• _ARBEITSAUFTRAG 1_:
Gib aus dem Artikel über die Baracke in der Roseggerstraße den Abschnitt wortgetreu wieder: Beginne bei den Worten mit „Eine Nachfrage beim“ und ende nach „Gelände gelangen können.“.
• _ARBEITSAUFTRAG 2_:
Beantworte anhand des Artikels über die Baracke in der Roseggerstraße:
(a) Neben welcher Einrichtung steht die Baracke?
(b) Wann wurde die Verwaltung laut ihrem Sprecher über das Problem in Kenntnis gesetzt?
(c) Wie heißt der Bezirksamtssprecher?
• _ARBEITSAUFTRAG 3_:
Führe den Artikel über die einsturzgefährdete Baracke in der Roseggerstraße im Anschluss an seinen letzten Satz weiter.

Diese einsturzgefährdete Baracke steht zwischen Roseggerstraße und Bahndamm, direkt neben einem Spielplatz. Foto: oz

Olaf Zimmermann, Harburg

Die Baracke steht ganz am Ende der Roseggerstraße, direkt am Bahndamm, unmittelbar neben einem Spielplatz. Im angekokelten Dach klafft ein Loch, innen hängen Balken von der Decke. Müllreste zeigen, dass sich hier vor kurzer Zeit noch Menschen aufgehalten haben.
„Die Baracke ist absolut einsturzgefährdet“, urteilt Anwohnerin Brigitta Huhnke, „nichts ist abgesperrt, das bedeutet für Kinder eine große Gefahr.“ Telefonische Hinweise der Wilstorferin an Baubehörde und Harburger Verwaltung brachten kein Ergebnis. „Muss denn erst etwas passieren?“, fragt sie besorgt.

Eine Nachfrage beim Bezirksmat Harburg zeigt: Die Verwaltung kennt das Problem. „Ende Dezember 2018 wurden wir in Kenntnis gesetzt“, sagt Bezirksamtssprecher Dennis Imhäuser. „Daraufhin wurde ein Mitarbeiter des Bezirksamts mit einer Dokumentation der Umzäunung und der Baracke beauftragt.“

Ergebnis: Die Baracke ist einsturzgefährdet. Es ist nicht auszuschließen, dass Kinder durch ein Loch im Zaun auf das Gelände gelangen können.

• _DATENSATZAUSZÜGE_:
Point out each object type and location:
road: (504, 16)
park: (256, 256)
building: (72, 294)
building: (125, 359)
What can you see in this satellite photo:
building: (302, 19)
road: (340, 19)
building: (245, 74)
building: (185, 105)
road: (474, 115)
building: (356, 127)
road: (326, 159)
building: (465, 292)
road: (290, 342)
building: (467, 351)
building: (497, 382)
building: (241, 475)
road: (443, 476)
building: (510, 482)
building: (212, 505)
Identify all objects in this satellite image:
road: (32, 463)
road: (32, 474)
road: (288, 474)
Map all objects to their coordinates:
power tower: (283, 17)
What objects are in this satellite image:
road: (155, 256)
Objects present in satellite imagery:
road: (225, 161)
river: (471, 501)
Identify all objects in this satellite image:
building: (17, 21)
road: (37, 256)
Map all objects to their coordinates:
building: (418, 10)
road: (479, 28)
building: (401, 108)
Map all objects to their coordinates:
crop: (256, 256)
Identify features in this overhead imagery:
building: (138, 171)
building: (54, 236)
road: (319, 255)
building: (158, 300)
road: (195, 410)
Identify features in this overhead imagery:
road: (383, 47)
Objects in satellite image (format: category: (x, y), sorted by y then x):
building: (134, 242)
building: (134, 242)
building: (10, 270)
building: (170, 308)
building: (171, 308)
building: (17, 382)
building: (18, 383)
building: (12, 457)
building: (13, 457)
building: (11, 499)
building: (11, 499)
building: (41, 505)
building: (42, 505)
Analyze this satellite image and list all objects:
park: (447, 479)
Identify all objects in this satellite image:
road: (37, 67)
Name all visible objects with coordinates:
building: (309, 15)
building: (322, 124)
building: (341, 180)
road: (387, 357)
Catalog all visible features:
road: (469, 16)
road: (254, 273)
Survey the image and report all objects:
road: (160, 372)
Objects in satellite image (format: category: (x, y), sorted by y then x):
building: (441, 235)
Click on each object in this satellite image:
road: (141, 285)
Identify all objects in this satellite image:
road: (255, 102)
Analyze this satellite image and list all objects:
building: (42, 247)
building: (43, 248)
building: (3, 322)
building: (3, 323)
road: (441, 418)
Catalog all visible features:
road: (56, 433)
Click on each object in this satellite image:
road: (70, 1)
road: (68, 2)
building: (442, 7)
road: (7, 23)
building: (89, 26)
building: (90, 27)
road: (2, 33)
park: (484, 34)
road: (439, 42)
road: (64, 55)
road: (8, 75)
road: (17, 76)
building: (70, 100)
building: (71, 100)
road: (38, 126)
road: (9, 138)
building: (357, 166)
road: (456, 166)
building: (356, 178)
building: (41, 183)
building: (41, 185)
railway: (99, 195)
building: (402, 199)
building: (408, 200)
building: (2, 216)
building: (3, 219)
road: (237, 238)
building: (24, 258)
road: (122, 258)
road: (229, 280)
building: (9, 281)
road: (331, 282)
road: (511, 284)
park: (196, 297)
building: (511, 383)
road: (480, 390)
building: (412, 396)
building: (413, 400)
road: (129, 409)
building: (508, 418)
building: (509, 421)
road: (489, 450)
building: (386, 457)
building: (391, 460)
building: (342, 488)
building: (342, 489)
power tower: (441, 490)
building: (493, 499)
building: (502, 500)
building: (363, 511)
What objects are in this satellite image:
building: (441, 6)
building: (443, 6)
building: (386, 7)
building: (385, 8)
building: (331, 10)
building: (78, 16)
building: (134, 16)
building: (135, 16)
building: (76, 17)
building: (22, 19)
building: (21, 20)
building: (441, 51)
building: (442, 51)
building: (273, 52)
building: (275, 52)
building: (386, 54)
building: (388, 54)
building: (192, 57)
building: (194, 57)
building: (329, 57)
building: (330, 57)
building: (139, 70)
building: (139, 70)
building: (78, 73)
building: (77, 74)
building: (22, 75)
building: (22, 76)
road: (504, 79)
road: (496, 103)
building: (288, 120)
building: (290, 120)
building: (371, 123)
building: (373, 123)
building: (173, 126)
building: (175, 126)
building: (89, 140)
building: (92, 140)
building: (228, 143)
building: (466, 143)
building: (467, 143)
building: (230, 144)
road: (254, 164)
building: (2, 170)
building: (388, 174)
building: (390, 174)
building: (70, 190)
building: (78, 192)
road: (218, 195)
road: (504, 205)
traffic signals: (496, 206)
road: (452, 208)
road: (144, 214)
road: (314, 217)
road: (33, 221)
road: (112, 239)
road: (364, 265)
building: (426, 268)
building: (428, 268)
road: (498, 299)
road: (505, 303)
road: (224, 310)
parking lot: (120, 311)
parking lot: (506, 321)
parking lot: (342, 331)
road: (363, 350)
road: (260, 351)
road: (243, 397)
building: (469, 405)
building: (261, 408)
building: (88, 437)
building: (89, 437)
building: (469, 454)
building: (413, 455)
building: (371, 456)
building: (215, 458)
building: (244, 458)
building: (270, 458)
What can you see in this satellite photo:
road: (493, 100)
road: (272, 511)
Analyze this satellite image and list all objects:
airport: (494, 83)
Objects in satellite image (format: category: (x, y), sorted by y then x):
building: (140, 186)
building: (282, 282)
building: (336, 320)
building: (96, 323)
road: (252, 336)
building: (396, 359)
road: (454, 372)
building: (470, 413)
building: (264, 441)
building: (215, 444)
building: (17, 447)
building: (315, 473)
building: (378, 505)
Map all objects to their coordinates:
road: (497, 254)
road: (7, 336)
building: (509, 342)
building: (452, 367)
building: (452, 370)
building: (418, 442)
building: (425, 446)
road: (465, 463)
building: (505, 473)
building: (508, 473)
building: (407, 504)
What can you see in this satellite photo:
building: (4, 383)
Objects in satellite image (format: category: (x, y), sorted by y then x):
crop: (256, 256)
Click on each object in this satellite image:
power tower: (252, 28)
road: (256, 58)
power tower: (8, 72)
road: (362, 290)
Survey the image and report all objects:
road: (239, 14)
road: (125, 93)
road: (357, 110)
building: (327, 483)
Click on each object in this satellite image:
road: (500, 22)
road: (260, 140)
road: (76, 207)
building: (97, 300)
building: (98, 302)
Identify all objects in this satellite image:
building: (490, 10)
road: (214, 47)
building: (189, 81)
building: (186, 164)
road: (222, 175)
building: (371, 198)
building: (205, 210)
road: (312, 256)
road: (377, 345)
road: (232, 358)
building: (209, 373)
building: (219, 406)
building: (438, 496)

• _AUSGABE 1_:
Eine Nachfrage beim Bezirksmat Harburg zeigt: Die Verwaltung kennt das Problem. „Ende Dezember 2018 wurden wir in Kenntnis gesetzt“, sagt Bezirksamtssprecher Dennis Imhäuser. „Daraufhin wurde ein Mitarbeiter des Bezirksamts mit einer Dokumentation der Umzäunung und der Baracke beauftragt.“

Ergebnis: Die Baracke ist einsturzgefährdet. Es ist nicht auszuschließen, dass Kinder durch ein Loch im Zaun auf das Gelände gelangen können.

• _AUSGABE 2_:
(a) Neben einem Spielplatz.
(b) Ende Dezember 2018.
(c) Dennis Imhäuser.

• _AUSGABE 3_:
Auch ein Verantwortlicher wurde ermittelt: Pächter der Baracke ist die DB Netz AG. Am 7. Februar forderte das Bezirksamt die Bahn auf, das Gelände zu sichern und den Abriss oder die Instandsetzung der Baracke zu veranlassen. Die DB Netz AG sagte dies gegenüber dem Bezirksamt auch zu.
„Ja, das ist unsere Anlage“, bestätigt Bahnsprecher Egbert Meyer-Lovis.

„Ein Mitarbeiter hat sich die Sache vor Ort angeschaut. Eine Absperrung des Geländes wird schnellstmöglich veranlasst.“ Anschließend soll die Baracke zügig abgerissen werden.
Falls sich die Bahn damit zu lange Zeit lassen sollte, wird das Bezirksamt eine neue Frist setzen. Hat sich dann immer noch nichts getan, kann die Verwaltung die Baracke abreißen lassen und die Kosten der DB Netz AG in Rechnung stellen.